The results, as they were, only confirmed his sense that the Fates had reached down once more and interfered in his life.

He glanced at the file he held in his lap. His pretense of reviewing the material in front of Annja was just that, a sham. He was intimately aware of the contents of most of his files, for the same mysticism that had kept him alive for so many years had also blessed him with a remarkable memory, and this particular file had been reviewed and added to multiple times over the years. The Friends of the South was simply a front for a small but ruthless organization, and several times during the past two centuries Garin had found his interests and goals in direct opposition to theirs. He’d worked hard, then and now, to be certain that they did not gain the upper hand with regard to such situations.

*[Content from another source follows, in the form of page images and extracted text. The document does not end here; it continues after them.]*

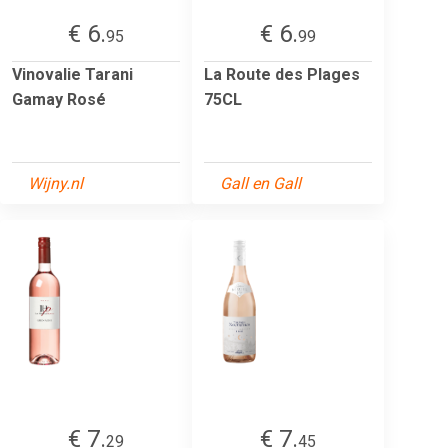
€ 6.
€ 6.
95
99
Vinovalie Tarani
La Route des Plages
Gamay Rosé
75CL
Wijny.nl
Gall en Gall
€ 7.
€ 7.
29
45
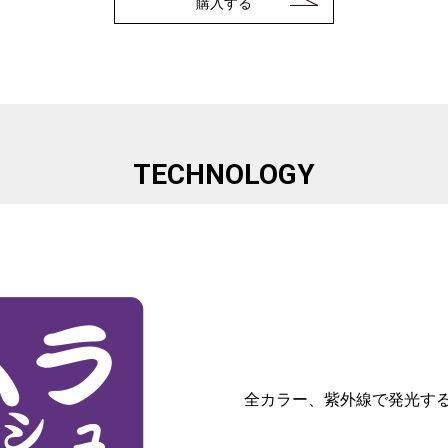
購入する
TECHNOLOGY
全カラー、紫外線で発光す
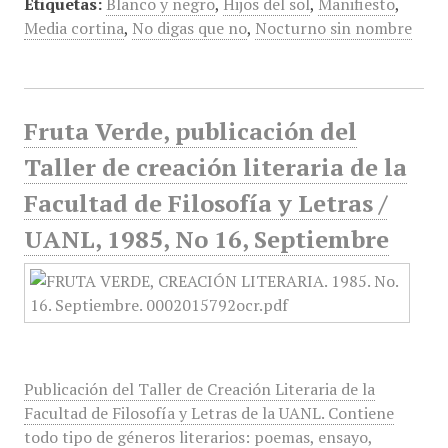
Etiquetas:
Blanco y negro
,
Hijos del sol
,
Manifiesto
,
Media cortina
,
No digas que no
,
Nocturno sin nombre
Fruta Verde, publicación del
Taller de creación literaria de la
Facultad de Filosofía y Letras /
UANL, 1985, No 16, Septiembre
Publicación del Taller de Creación Literaria de la
Facultad de Filosofía y Letras de la UANL. Contiene
todo tipo de géneros literarios: poemas, ensayo,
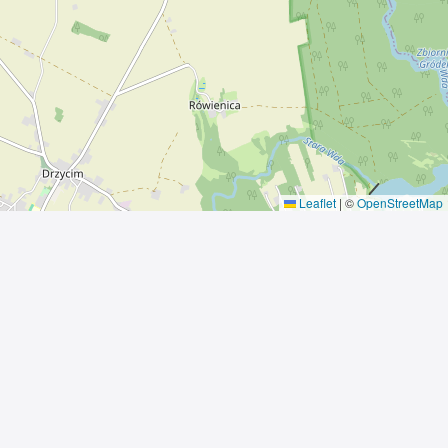
Leaflet
|
©
OpenStreetMap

He hadn’t thought about them much in the past several months, other matters having occupied his attention, and then Annja showed up out of nowhere, in need of assistance and running from the machinations of his old enemy. Coincidence be damned; that was the hand of fate if ever it had shown itself.

Garin got up and fixed himself a glass of brandy, swirling the liquid in the glass as he considered the opportunities available to him.

As he’d told her earlier, he fully intended to help Annja recover the long-lost Confederate treasure. She thought he had a strictly monetary interest in the adventure, but that was the least of his concerns. He’d accumulated a vast treasure of his own over the years. After all, it wasn’t all that difficult when you had literally centuries in which to do it. Even if they found the treasure intact, it would only be worth a tiny fraction of what he already controlled. The value was certainly not enough to even be worth the effort, really. Sure, there might be some value in offering it intact on the black market to the private collector’s circuit, but the work involved in doing so made it hardly worth the effort.